[What to work on]
[A] Edit the passage on St. Paul's Cathedral by giving it again from "After the Great Fire of" up to and including "35 years later.", with "Great Fire" changed to "Great Conflagration".
[B] In the passage on St. Paul's Cathedral, list every year written as a four-digit number.
[C] Continue the passage on St. Paul's Cathedral, starting right after its last sentence.

[Reading text]
+ + +

This passage from the Nature of Monsters, by Clare Clark, is a description by Eliza, the protagonist, of her first viewing of St. Paul’s Cathedral in London. In 1718, Eliza arrives in London as the maid to an apothecary. The position had been arranged for her by her mother and the family of the father of her unborn child, a wealthy merchant’s son, to smooth over the scandal of their attachment. Eliza finds herself in the clamor and chaos of eighteenth-century London struggling to free herself and to survive, with a view of the dome of St. Paul’s as a source of salvation.

After the Great Fire of 1666 destroyed most of Central London, Christopher Wren (1632-1723) dominated the rebuilding of the city, and English architecture, for the rest of the century. His major and most famous project was rebuilding St. Paul’s Cathedral on Ludgate Hill, the highest point in the city.

Eight years after the Great Fire, the ruins of St. Paul’s original structure had not been replaced or restored. Attempts to salvage the burned-out medieval church failed. Wren began demolishing the old building to make room for the new. The first stones were laid in the summer of 1675 and the last 35 years later.

For a faith with a profound distrust of Catholicism, Wren drew upon monumental Catholic examples in his design for St. Paul’s as the cathedral of the Diocese of London. As similar to St. Peter’s Basilica in Rome, St. Paul’s has a long nave, short transepts with semicircular ends, and a domed crossing. Commanding the city’s skyline, the dome for St. Paul’s has an interior masonry vault with an exterior sheathing of lead-covered wood, similar to the dome of the Florence Cathedral, and crowned by a lantern. Paired Corinthian columns line the main west front. The tremendous size of the Cathedral, complexity of form, and triumphant verticality make it a major monument of the English Baroque period.

+ + +

[Available data]
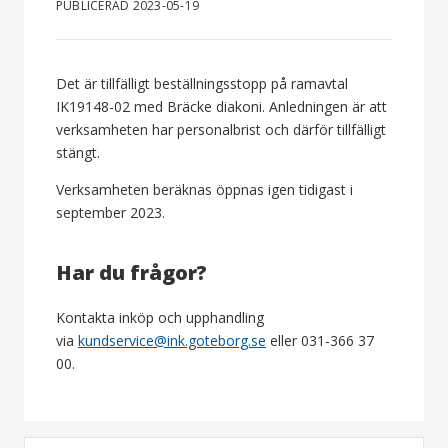
PUBLICERAD 2023-05-19
Det är tillfälligt beställningsstopp på ramavtal
IK19148-02 med Bräcke diakoni. Anledningen är att
verksamheten har personalbrist och därför tillfälligt
stängt.
Verksamheten beräknas öppnas igen tidigast i
september 2023.
Har du frågor?
Kontakta inköp och upphandling
via
kundservice@ink.goteborg.se
eller 031-366 37
00.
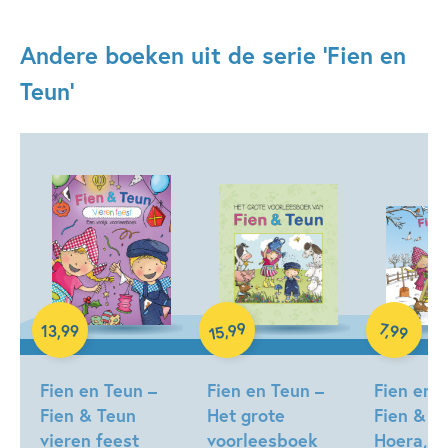
Andere boeken uit de serie 'Fien en
Teun'
Hardcover
Hardcover
Hardcover
99
7
,
99
,
13
,
99
15
Fien en Teun –
Fien en Teun –
Fien en 
Fien & Teun
Het grote
Fien & T
vieren feest
voorleesboek
Hoera, he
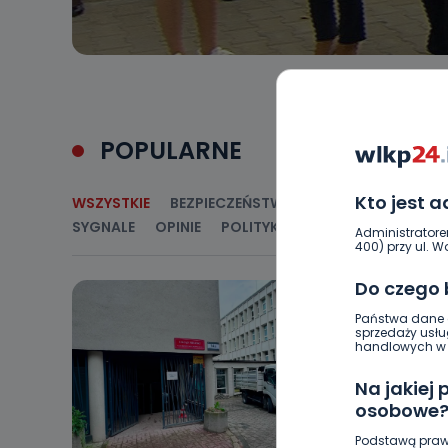
POPULARNE
Kto jest 
WSZYSTKIE
BEZPIECZEŃSTWO
CIEKAWOSTKI
E
SYGNALE
OPINIE
POLITYKA
RELIGIA
SAMORZ
Administratore
400) przy ul. Wo
Do czego
Państwa dane o
sprzedaży usłu
handlowych w r
Na jakiej
osobowe
Podstawą praw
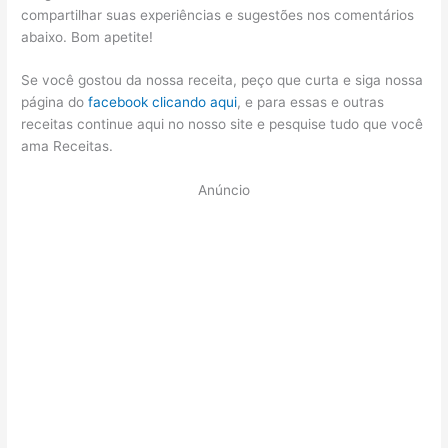
compartilhar suas experiências e sugestões nos comentários
abaixo. Bom apetite!
Se você gostou da nossa receita, peço que curta e siga nossa
página do
facebook clicando aqui
, e para essas e outras
receitas continue aqui no nosso site e pesquise tudo que você
ama Receitas.
Anúncio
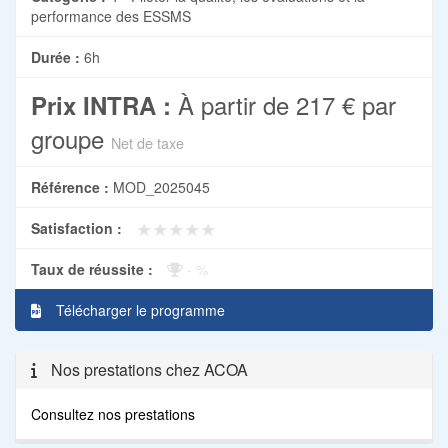
performance des ESSMS
Durée :
6h
À partir de
217 €
par
Prix INTRA :
groupe
Net de taxe
Référence :
MOD_2025045
★★★★★
★★★★★
Satisfaction :
Taux de réussite :
- %
Télécharger le programme
Nos prestations chez ACOA
Consultez nos prestations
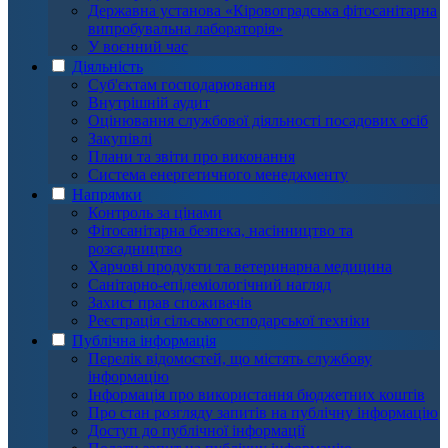
Державна установа «Кіровоградська фітосанітарна
випробувальна лабораторія»
У воєнний час
Діяльність
Суб'єктам господарювання
Внутрішній аудит
Оцінювання службової діяльності посадових осіб
Закупівлі
Плани та звіти про виконання
Система енергетичного менеджменту
Напрямки
Контроль за цінами
Фітосанітарна безпека, насінництво та
розсадництво
Харчові продукти та ветеринарна медицина
Санітарно-епідеміологічний нагляд
Захист прав споживачів
Реєстрація сільськогосподарської техніки
Публічна інформація
Перелік відомостей, що містять службову
інформацію
Інформація про використання бюджетних коштів
Про стан розгляду запитів на публічну інформацію
Доступ до публічної інформації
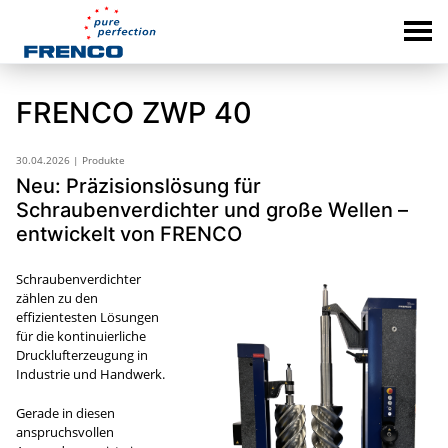
FRENCO ZWP 40
30.04.2026 | Produkte
Neu: Präzisionslösung für
Schraubenverdichter und große Wellen –
entwickelt von FRENCO
Schraubenverdichter
zählen zu den
effizientesten Lösungen
für die kontinuierliche
Drucklufterzeugung in
Industrie und Handwerk.
Gerade in diesen
anspruchsvollen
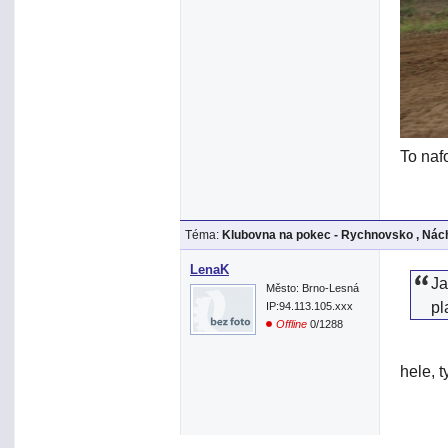
To nafo
Téma:
Klubovna na pokec - Rychnovsko , Nách
LenaK
Ja
Město: Brno-Lesná
pl
IP:94.113.105.xxx
Offline
0/1288
hele, t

+ + +

[Responses for each task]
[A]
After the Great Conflagration of 1666 destroyed most of Central London, Christopher Wren (1632-1723) dominated the rebuilding of the city, and English architecture, for the rest of the century. His major and most famous project was rebuilding St. Paul’s Cathedral on Ludgate Hill, the highest point in the city.

Eight years after the Great Conflagration, the ruins of St. Paul’s original structure had not been replaced or restored. Attempts to salvage the burned-out medieval church failed. Wren began demolishing the old building to make room for the new. The first stones were laid in the summer of 1675 and the last 35 years later.

[B] 1718, 1666, 1632, 1723, 1675

[C]
Wren returned to England after travels in France in the 1660s and brought with him architectural books, drawings, engravings, and a great admiration of French classical Baroque design. St. Paul’s was to be the central point of Wren’s visionary redesign of London, where streets were to be extended from it. His artistic vision was to crown London’s skyline with a great domed church like the great European cities. Wren envisioned a modern European city with a series of intersecting avenues. But it was not to be had and the city remained along its ancient topographical lines.

The sheer enormity of St. Paul’s must have struck the everyday eighteenth-century Londoner with such awe at the ability and modern power to create such a building. In a time when life was dangerous, poverty was rampant, and destitution was a reality, the solidity of St. Paul’s Cathedral hopefully provided inspiration and hope as “as a magnificent testament to the boundless ambitions of men” to many, as it did for Eliza.